In vitro metabolism studies on new psychoactive substances: N-ethylhexedrone and Buphedrone


Over the last two decades synthetic cathinones (SC), often described as “Bath Salts”, have emerged as one of the most sought for class of Novel Psychoactive Substances (NPS) among the users. These substances are derivatives of cathinone, a naturally occurring beta-ketone amphetamine analogue found in the leaves of the Catha edulis (Khat) plant. Because of their initial legality and stimulating effects, often similar to cocaine or methylenedioxy-methamphetamine (MDMA), they gained a great popularity on the drug markets. As the banning law on cathinones progressed, new substances with different structures distant from the “mother” molecule, and thus more unpredictable in action, have been synthetized. Emerging SC have been commonly appearing in dark web as research chemicals and adulterants of MDMA and other stimulants or even as substitutes of older synthetic cathinones like mephedrone and MDPV. Having the active dose often lower than those substances and inducing higher desire of redosing, the ingestion of these NPS has often led to psychological distress, toxicity and even to fatalities in USA and in EU countries. Moreover, since NPS enter recreational markets every week, as reported by the EMCDDA, there is a constant need to monitor the use/consumption of these newly synthesized substances and obtain sufficient knowledge on their metabolites excretion profiles.

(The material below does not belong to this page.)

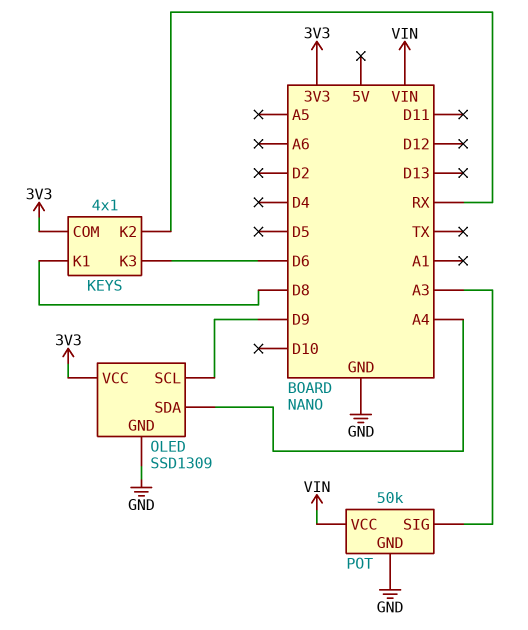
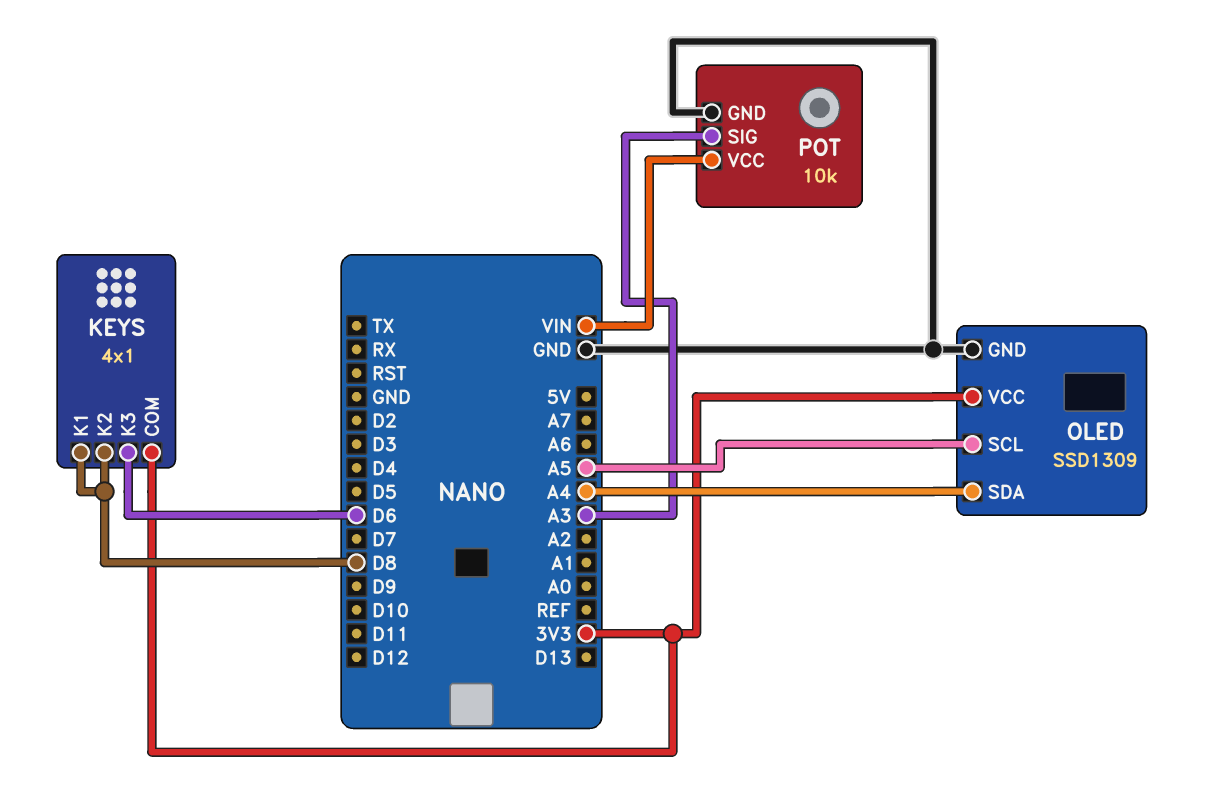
KEYS pin K2: RX -> D8
OLED pin SCL: D9 -> A5
POT: 50k -> 10k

Until present, GC-MS has been used to analyse urine samples to assess the use of this NPS class, but methodologies as LC-MS have also been optimized to detect and quantify drugs and metabolites in biological samples. Notably, parent drugs are usually far less abundant than their metabolites in this type of samples. Hence, this study aims to access the main metabolites of selected SC in order to generate tools in need to help to estimate its use in population.

For that purpose, an emerging cathinone, N-ethylhexedrone (Hexen), was selected to be studied and compared with other cathinone derivative, Buphedrone. To access the main metabolites of these selected SC, in silico prediction of the metabolites of those compounds was carried out in order to map possible routes of metabolism of those compounds. In silico studies were complemented with in vitro metabolism studies (drugs incubated with liver microsomes), in order to detect and confirm the main metabolites present in the reaction mixture at several time points. Standards were synthesized for the analysis of these SC, their metabolites, as well as samples collected from the in vitro study at different time points during incubation, by liquid chromatography coupled to tandem mass spectrometry (LC-MS/MS). The obtained metabolic profiles were evaluated aiming to find metabolites that can be used as markers to estimate the consumption of these drugs. In conclusion, knowledge about the metabolites is of major relevance to allow detection and estimation of the drug consumption patterns and to unveil the metabolic route for assessing their toxicity, including drug-drug interactions.